J’arrive sur la place transformée en piste de cirque où les animaux restent figés, le regard vers la montagne, la forêt alentour saigne de tous ses arbres. Depuis Mont-Riche jusqu’aux premiers contreforts du mont Régent, le rouge se bat avec les camaïeux de jaune.

Soudain ! La cloche sonne huit heures !

Au premier coup, c’est le départ, un grand loup, le mâle alpha, queue et tête relevées, hurle à la lune encore présente et s’élance, sa horde le suit et les troupeaux détalent, chaque espèce fuit la ville dans une cavalcade impressionnante. Les sabots martèlent les pavés ou griffent l’asphalte. La rue principale leur appartient, un lièvre me file entre les jambes, je me plaque contre une vitrine pour éviter les andouillers d’un chevreuil bondissant. Les oiseaux volent bas, tournent une dernière fois autour de la place et cinglent vers les bois du Gros Talus. Toute progression est vaine, je grimpe sur l’abribus et j’aperçois l’abbé Millot serrer Jasmine Ixes dans ses bras, avant de s’adosser au vantail de l’église, tandis que la jeune vidéaste que j’ai interpellée il y a quinze jours est sauvée in extremis par un inconnu, alors qu’elle tente de ramasser son portable. Le gros gibier a franchi le goulot constitué par le pont enjambant la Furieuse, ne reste que le menu fretin… En quelques minutes, le village s’est vidé, les déjections tapissant la chaussée balisent leur fuite et ne laissent aux Mont-Richois que l’odeur d’une ménagerie. Je descends de mon abri et cours comme un dératé. Hors d’haleine, j’arrive aux dernières maisons ceinturant le village, je passe le pont et vois une multitude de points dans les prairies détrempées où droseras et grassettes se régalent d’insectes, ils convergent vers les bois du Talus. Au bord de la route, à quelques cinquante mètres, un homme se relève péniblement, je le reconnais à sa tenue bleue et jaune fluo.
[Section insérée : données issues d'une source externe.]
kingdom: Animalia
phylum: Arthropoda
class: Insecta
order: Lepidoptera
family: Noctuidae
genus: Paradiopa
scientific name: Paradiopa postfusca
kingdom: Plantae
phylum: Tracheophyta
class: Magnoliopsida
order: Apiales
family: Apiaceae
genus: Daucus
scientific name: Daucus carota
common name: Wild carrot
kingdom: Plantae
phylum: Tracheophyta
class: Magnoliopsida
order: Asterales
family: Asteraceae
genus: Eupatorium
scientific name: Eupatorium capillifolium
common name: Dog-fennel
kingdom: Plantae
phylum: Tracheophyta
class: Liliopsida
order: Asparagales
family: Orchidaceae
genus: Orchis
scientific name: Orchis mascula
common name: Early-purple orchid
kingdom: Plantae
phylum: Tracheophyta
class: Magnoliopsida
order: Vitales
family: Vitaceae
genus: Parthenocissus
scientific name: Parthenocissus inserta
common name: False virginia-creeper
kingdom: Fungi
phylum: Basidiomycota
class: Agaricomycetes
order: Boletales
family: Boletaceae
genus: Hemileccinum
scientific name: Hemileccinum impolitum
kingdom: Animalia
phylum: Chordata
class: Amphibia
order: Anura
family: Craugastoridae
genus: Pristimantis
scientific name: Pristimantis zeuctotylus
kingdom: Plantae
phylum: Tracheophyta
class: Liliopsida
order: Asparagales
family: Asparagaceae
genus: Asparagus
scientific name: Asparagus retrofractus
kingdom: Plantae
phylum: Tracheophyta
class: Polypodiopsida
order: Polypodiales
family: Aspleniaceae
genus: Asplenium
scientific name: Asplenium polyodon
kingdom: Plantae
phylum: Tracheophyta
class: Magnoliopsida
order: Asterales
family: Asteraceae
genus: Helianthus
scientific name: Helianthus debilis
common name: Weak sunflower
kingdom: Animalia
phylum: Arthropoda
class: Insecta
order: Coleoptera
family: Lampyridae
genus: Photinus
— Nordhal ! Ça va ? Je lui fais signe de la main…

Il me regarde un instant, rebrousse chemin et reprend la rue du Pendu en direction de l’hôpital. Je sais qu’il n’est pas facile d’être souffre-douleur, à Mont-Riche comme ailleurs et mon salut reste suspendu comme pour dire : je n’ai rien contre toi, l’artiste, nous partageons les mêmes peurs primales et nul doute que nous nous reverrons.

3.

Le commandant de la brigade entrouvre la porte de mon cagibi :

— Major Levy, vous prenez l’enquête du cimetière automobile du lieu-dit de la Grange Biquette. Y’a du matériel militaire, donc c’est pour nous, un détachement de la scientifique est descendu du Val d’Oise pour les empreintes de Chewbacca… Je vois sa grosse tête réapparaître avant que la porte ne se referme… Et le préfet nous fait savoir que le Quai d’Orsay a reçu la visite de l’ambassadeur serbe, rapport à qui vous savez… Faites léger, Levy, faites léger…

Je fulmine. Le commandant de brigade avait bien dit au maire que cette battue serait source de controverse. Moi qui n’avais aucune raison d’y participer, me voilà en charge du dossier. Mont-Riche est en effervescence depuis une semaine avec une opération Voisins Vigilants qui a mobilisé la moitié de la population, la gazette locale a relayé l’information à l’autre. Tu parles ! Rien que le concept m’échappe. Tout Mont-Richois est un peu chasseur ou braconnier, donc voisin vigilant du gibier quand ce dernier est au centre du réticule de sa lunette. Quant à la clairière de la Grange Biquette, elle est répertoriée et connue comme décharge sauvage, même si son accès est difficile : une falaise la domine et le chemin jadis carrossable emprunté à l’époque par quelques citoyens peu scrupuleux fut fermé dans les années 70.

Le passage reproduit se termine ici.